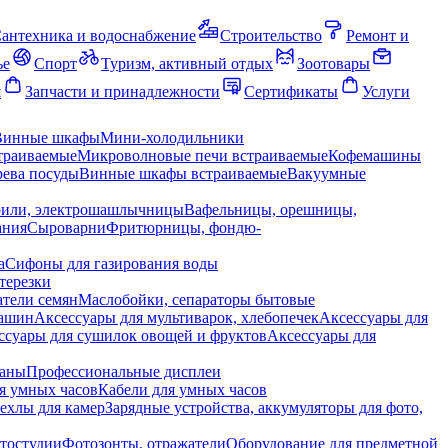
антехника и водоснабжение
Строительство
Ремонт и
ье
Спорт
Туризм, активный отдых
Зоотовары
я
Запчасти и принадлежности
Сертификаты
Услуги
Винные шкафы
Мини-холодильники
траиваемые
Микроволновые печи встраиваемые
Кофемашины
ева посуды
Винные шкафы встраиваемые
Вакуумные
рили, электрошашлычницы
Вафельницы, орешницы,
ания
Сыроварни
Фритюрницы, фондю-
а
Сифоны для газирования воды
терезки
тели семян
Маслобойки, сепараторы бытовые
машин
Аксессуары для мультиварок, хлебопечек
Аксессуары для
ссуары для сушилок овощей и фруктов
Аксессуары для
раны
Профессиональные дисплеи
я умных часов
Кабели для умных часов
ехлы для камер
Зарядные устройства, аккумуляторы для фото,
тостудии
Фотозонты, отражатели
Оборудование для предметной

━━━━

**Exercise:** Copy the text of the rows line for line, starting at the very beginning of the rows and ending at the line that contains "Фотозонты, отражатели", with both ends included. Leave the pictures out of your answer.

**Output for this task:**
антехника и водоснабжение
Строительство
Ремонт и
ье
Спорт
Туризм, активный отдых
Зоотовары
я
Запчасти и принадлежности
Сертификаты
Услуги
Винные шкафы
Мини-холодильники
траиваемые
Микроволновые печи встраиваемые
Кофемашины
ева посуды
Винные шкафы встраиваемые
Вакуумные
рили, электрошашлычницы
Вафельницы, орешницы,
ания
Сыроварни
Фритюрницы, фондю-
а
Сифоны для газирования воды
терезки
тели семян
Маслобойки, сепараторы бытовые
машин
Аксессуары для мультиварок, хлебопечек
Аксессуары для
ссуары для сушилок овощей и фруктов
Аксессуары для
раны
Профессиональные дисплеи
я умных часов
Кабели для умных часов
ехлы для камер
Зарядные устройства, аккумуляторы для фото,
тостудии
Фотозонты, отражатели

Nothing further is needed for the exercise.